Deskripsi Pekerjaan
Are you obsessed with uptime, scalability, and system performance? NexusCloud Systems is looking for a Senior Site Reliability Engineer to join our core infrastructure team. In this role, you will be the architect of our reliability strategy, bridging the gap between development and operations to ensure our global platform delivers seamless experiences to millions of users.
You will work in a high-impact environment where engineering rigor, automation, and proactive problem-solving are at the forefront of our success.
Tanggung Jawab
- Design and maintain highly available, scalable infrastructure on AWS and Kubernetes.
- Lead incident response efforts and conduct blameless post-mortems to improve system resilience.
- Automate manual operational tasks to minimize 'toil' through Infrastructure as Code (Terraform/Pulumi).

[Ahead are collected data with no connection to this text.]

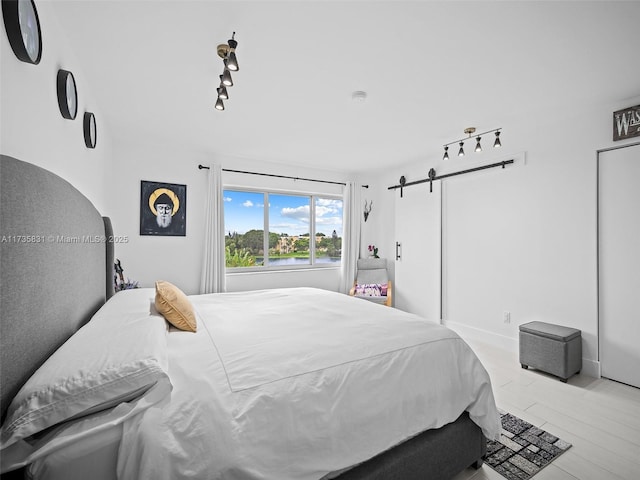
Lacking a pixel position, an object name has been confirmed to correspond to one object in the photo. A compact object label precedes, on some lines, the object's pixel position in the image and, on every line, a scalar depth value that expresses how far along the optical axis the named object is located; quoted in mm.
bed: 889
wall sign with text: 2582
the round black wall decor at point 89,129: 2248
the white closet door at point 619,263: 2615
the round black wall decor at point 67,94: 1659
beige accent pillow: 1799
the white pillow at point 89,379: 833
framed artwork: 3754
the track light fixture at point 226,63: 1639
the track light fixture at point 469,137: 3213
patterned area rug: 1708
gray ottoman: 2709
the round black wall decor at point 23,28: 1071
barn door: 4422
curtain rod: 4134
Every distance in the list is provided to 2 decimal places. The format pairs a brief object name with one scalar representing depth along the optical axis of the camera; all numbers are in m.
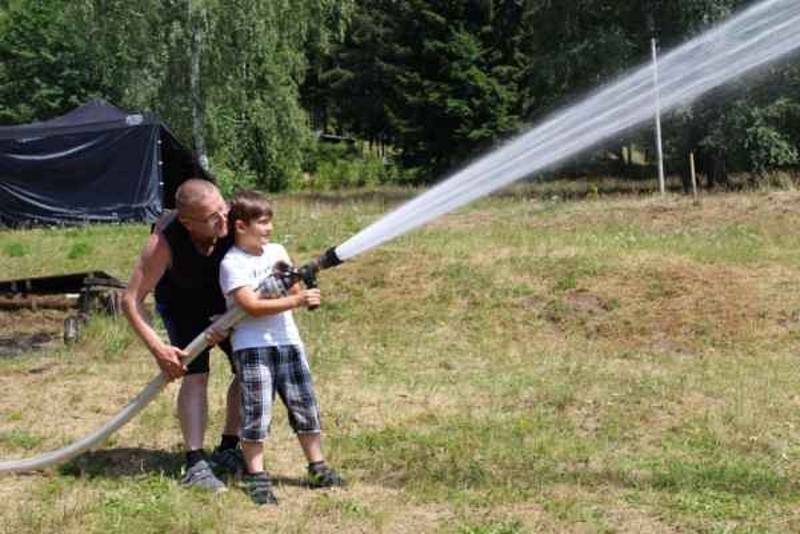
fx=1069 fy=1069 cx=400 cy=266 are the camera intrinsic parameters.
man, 4.79
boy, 4.66
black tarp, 20.31
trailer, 9.88
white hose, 4.78
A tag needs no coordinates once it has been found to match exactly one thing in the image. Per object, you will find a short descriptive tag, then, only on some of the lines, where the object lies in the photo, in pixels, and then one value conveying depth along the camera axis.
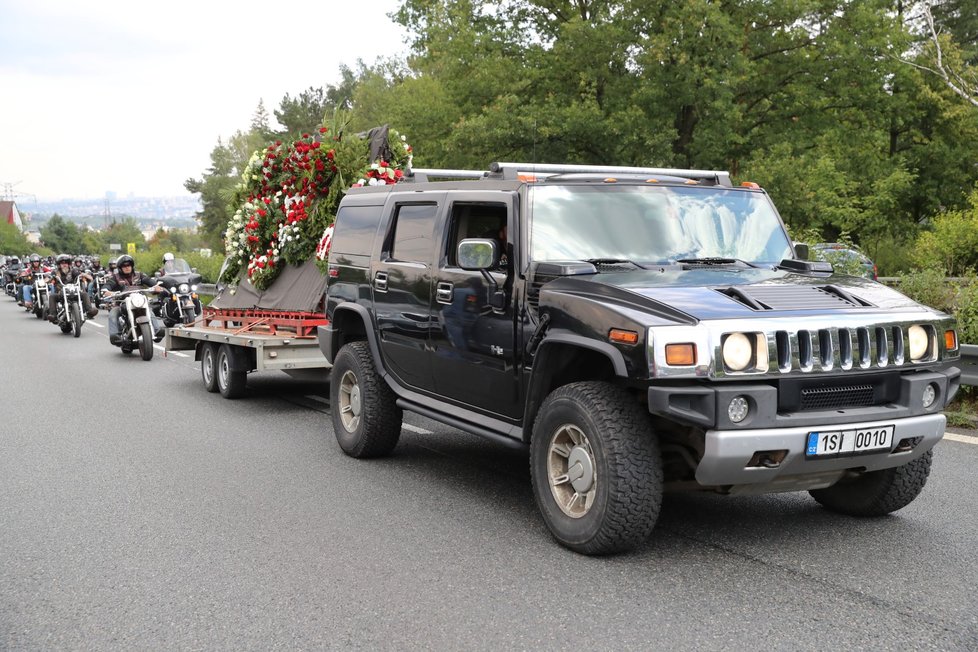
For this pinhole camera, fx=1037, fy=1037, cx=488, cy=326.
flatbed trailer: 10.28
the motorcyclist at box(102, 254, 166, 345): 17.53
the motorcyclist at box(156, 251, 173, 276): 18.42
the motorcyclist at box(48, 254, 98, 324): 22.59
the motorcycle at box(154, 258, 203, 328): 17.83
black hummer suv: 4.73
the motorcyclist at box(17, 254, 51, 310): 30.45
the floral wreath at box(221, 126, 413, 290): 11.12
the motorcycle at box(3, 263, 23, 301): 45.56
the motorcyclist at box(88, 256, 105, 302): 29.97
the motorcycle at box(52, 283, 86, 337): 21.95
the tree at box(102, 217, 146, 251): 159.88
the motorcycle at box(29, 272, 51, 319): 29.12
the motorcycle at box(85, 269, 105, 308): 30.07
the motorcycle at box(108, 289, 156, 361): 16.44
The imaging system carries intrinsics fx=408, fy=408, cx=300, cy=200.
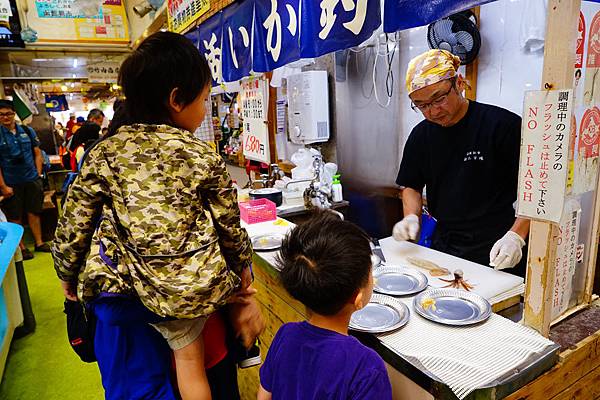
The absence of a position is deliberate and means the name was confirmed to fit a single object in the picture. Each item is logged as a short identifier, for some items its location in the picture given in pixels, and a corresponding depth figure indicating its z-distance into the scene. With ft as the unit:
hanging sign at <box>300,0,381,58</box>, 7.42
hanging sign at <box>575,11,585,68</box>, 4.34
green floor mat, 10.18
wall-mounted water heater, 13.92
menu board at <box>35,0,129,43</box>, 24.80
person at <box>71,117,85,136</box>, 33.52
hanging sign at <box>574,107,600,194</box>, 4.71
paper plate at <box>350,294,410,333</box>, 4.96
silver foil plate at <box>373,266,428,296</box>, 5.95
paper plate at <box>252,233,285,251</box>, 8.10
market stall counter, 3.98
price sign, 14.73
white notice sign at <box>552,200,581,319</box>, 4.82
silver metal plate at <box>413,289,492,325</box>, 5.03
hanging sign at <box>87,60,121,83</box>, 28.78
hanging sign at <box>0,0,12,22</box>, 22.67
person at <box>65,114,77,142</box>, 35.11
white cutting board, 6.13
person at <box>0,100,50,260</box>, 18.85
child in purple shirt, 3.75
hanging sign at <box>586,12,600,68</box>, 4.57
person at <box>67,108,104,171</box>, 18.12
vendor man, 7.56
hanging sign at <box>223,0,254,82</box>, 12.62
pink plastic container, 10.39
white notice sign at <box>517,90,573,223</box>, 4.09
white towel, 4.04
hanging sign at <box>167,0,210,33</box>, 15.81
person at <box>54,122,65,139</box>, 44.23
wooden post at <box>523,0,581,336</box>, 4.05
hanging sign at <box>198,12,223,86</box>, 14.78
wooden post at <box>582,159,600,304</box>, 5.27
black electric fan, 10.35
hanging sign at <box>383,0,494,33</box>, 5.47
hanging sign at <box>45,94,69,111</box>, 47.12
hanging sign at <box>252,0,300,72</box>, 10.00
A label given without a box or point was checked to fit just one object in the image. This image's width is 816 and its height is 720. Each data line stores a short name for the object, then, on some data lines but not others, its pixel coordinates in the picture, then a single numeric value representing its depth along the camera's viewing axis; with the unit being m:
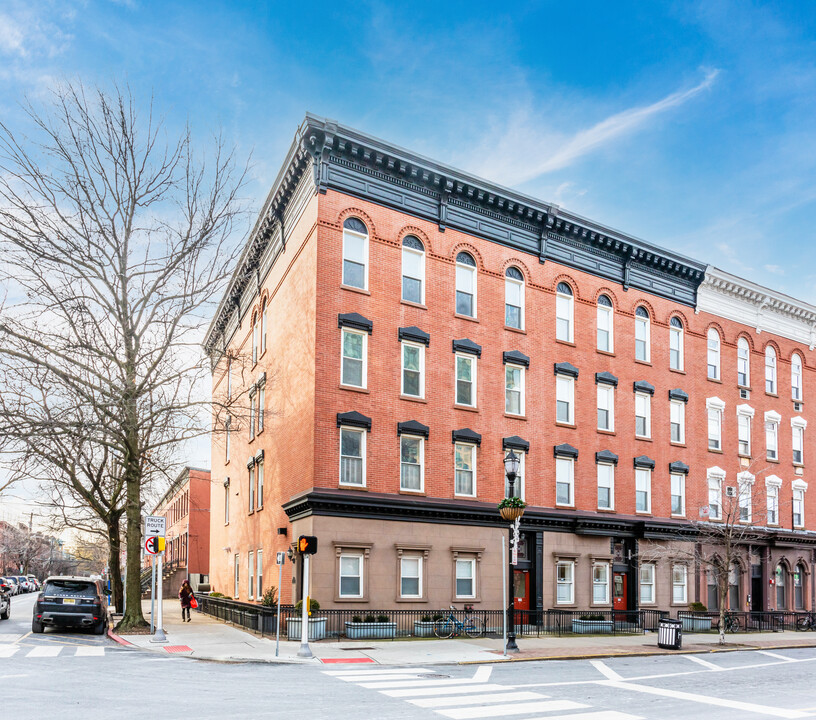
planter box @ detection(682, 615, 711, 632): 33.84
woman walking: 33.78
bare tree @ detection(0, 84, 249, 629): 25.45
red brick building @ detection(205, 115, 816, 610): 27.83
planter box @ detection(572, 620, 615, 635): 30.33
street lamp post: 23.20
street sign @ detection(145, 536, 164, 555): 22.43
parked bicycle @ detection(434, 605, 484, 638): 26.58
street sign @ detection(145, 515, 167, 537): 22.97
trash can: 25.70
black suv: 24.89
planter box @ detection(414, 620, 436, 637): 26.42
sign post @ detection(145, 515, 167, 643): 22.58
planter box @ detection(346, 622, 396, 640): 25.00
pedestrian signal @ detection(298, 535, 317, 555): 20.61
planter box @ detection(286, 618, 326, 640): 24.59
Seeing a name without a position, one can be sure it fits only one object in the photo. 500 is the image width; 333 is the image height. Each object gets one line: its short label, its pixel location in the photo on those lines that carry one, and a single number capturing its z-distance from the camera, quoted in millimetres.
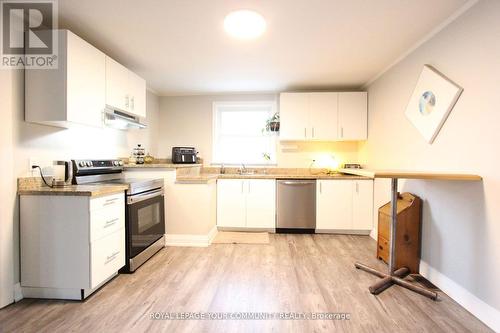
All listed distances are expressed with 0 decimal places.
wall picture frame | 1923
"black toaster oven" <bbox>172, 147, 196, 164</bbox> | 3676
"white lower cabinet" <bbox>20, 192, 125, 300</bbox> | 1810
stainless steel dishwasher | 3498
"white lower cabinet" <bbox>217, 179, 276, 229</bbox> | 3566
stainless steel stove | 2281
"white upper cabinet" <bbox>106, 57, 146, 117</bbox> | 2375
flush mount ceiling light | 1870
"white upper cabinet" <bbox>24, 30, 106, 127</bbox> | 1852
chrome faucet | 4051
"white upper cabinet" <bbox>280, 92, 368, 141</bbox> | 3654
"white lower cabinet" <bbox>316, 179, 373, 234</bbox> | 3443
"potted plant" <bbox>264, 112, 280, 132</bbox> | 3883
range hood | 2350
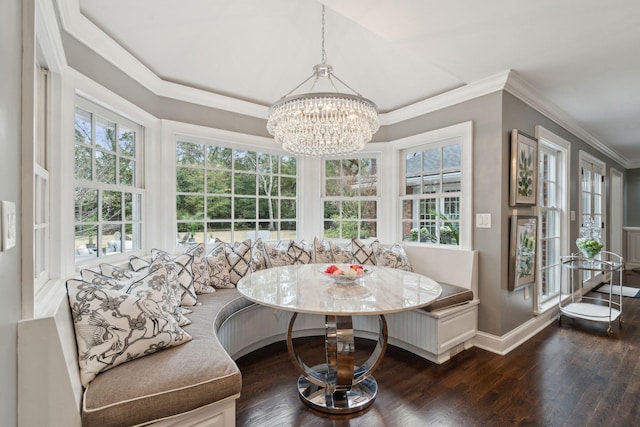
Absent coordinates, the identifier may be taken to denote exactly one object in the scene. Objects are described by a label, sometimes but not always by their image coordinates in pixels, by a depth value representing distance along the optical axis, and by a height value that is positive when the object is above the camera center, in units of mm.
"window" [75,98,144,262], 2035 +230
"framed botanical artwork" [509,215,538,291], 2641 -358
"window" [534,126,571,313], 3291 -3
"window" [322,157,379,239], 3697 +188
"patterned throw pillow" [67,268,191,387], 1260 -521
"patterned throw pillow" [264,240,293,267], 2984 -436
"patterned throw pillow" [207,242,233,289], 2553 -494
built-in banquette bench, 960 -684
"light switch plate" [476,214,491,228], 2645 -70
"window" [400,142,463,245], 3012 +226
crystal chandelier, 2000 +670
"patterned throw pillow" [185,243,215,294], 2385 -474
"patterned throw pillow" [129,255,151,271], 2062 -359
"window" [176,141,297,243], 2932 +212
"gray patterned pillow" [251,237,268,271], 2850 -428
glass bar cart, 3064 -1071
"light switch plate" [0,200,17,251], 721 -29
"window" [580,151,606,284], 4199 +339
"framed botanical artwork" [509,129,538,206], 2623 +407
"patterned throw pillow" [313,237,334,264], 3196 -440
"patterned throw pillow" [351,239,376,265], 3164 -441
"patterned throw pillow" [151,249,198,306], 2084 -474
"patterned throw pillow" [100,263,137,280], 1770 -359
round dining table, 1587 -493
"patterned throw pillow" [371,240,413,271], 3073 -465
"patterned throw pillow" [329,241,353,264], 3211 -453
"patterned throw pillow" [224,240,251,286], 2666 -432
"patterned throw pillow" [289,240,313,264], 3094 -426
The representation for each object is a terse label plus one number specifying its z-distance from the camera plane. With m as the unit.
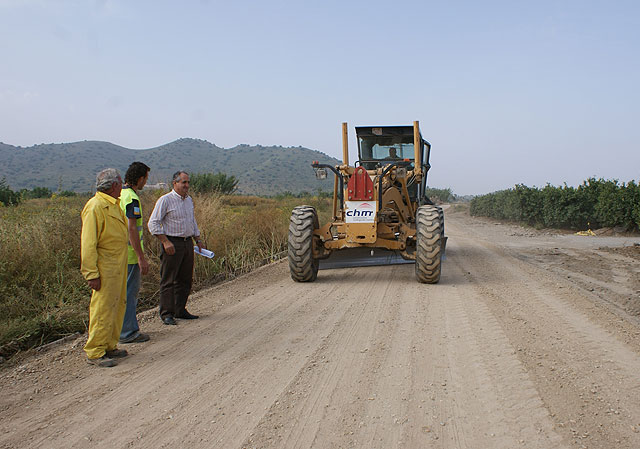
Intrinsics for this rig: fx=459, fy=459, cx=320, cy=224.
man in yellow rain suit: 4.13
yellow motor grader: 7.61
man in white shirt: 5.54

- Define and implement Service Level Objectives (SLOs) and Error Budgets for critical microservices.
- Collaborate with cross-functional teams to improve CI/CD pipelines and deployment velocity.
- Proactively monitor system performance and capacity planning to prevent bottlenecks.
- Mentor junior SREs and promote a culture of reliability engineering best practices.
Kualifikasi
- 5+ years of experience in SRE, DevOps, or large-scale Systems Engineering roles.
- Deep expertise in Kubernetes (K8s) cluster management and container orchestration.
- Proficiency in at least one modern language: Go, Python, or Java.
- Advanced experience with cloud infrastructure (AWS/GCP/Azure) and IaC tools (Terraform).
- Solid understanding of observability tools like Prometheus, Grafana, Datadog, or Honeycomb.
- Strong grasp of Linux internals, networking protocols (TCP/IP, DNS, HTTP), and security.
- Excellent communication skills with the ability to explain complex technical concepts to non-technical stakeholders.